# hosebib



## PlumberDave (Jan 4, 2009)

I don't know if it's the plumbers or the builders but, Please stop putting the freakin hosebibs in the toekicks!


----------



## wharfrat (Nov 1, 2014)

I don't onderstand what you mean, can you explain for me?


----------



## Michaelcookplum (May 1, 2011)

In toekick? I think you mean somewhere else


----------



## chonkie (Jul 31, 2014)

You mean the hose bibb is sticking out of the house at the foundation level?


----------



## Gruvplumbing (Dec 26, 2013)

I think I know. It's in between the floor and the bottom of the cabinet. And that would be some bulls***.


----------



## GREENPLUM (Jul 27, 2008)

Np, just charge accordingly


----------



## plumber11928 (Feb 18, 2015)

Nothing like going to the fridge,bashing your toe on your sillcock at 3am.


----------



## Michaelcookplum (May 1, 2011)

I think we al know what a toekick is, obviously, the question is what Dave is referring to. I don't think he means a hose bib in the bathroom or kitchen toekick


----------



## rjbphd (Feb 5, 2010)

PlumberDave said:


> I don't know if it's the plumbers or the builders but, Please stop putting the freakin hosebibs in the toekicks!


Where do u want it.. on top of countertop, next to the hemp bottle.. someone here post a pix of it not too long ago..


----------



## PlumberDave (Jan 4, 2009)

The hose bib comes through the wall in to the toe kick of the kitchen sink cabinet. 5 times so far this year and the last one some schmuck soldered the threads. I don't take a lot of pic's out there I want to but when it comes time I am all about getting it done. Instead of opening a wall and slapping an access panel up afterwards. I have to let them make the repair to their cabinet. Not a complete job I like to leave. I'm just going to have to keep some lath on the truck.


----------



## Texan (Feb 21, 2015)

What is it about plumbers from Seattle?  I read that post five times I still cant figure it out.
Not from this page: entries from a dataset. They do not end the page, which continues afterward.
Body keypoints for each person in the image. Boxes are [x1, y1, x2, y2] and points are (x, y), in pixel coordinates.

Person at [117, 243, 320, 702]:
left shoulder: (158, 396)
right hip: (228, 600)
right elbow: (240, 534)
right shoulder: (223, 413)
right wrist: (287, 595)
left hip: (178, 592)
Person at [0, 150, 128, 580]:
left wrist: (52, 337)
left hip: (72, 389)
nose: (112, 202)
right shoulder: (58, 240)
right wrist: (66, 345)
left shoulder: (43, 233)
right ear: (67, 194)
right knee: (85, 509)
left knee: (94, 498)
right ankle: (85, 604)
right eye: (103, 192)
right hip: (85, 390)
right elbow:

There are hb's in the kitchen by the floor and... oh wait you mean so you can drain them from the inside for cold weather? Still what's lath?


----------



## mccmech (Jul 6, 2011)

Texan said:


> What is it about plumbers from Seattle?  I read that post five times I still cant figure it out. There are hb's in the kitchen by the floor and... oh wait you mean so you can drain them from the inside for cold weather? Still what's lath?


I think he means the exterior wall penetration comes in below the cabinet floor ( toe kick area ).


----------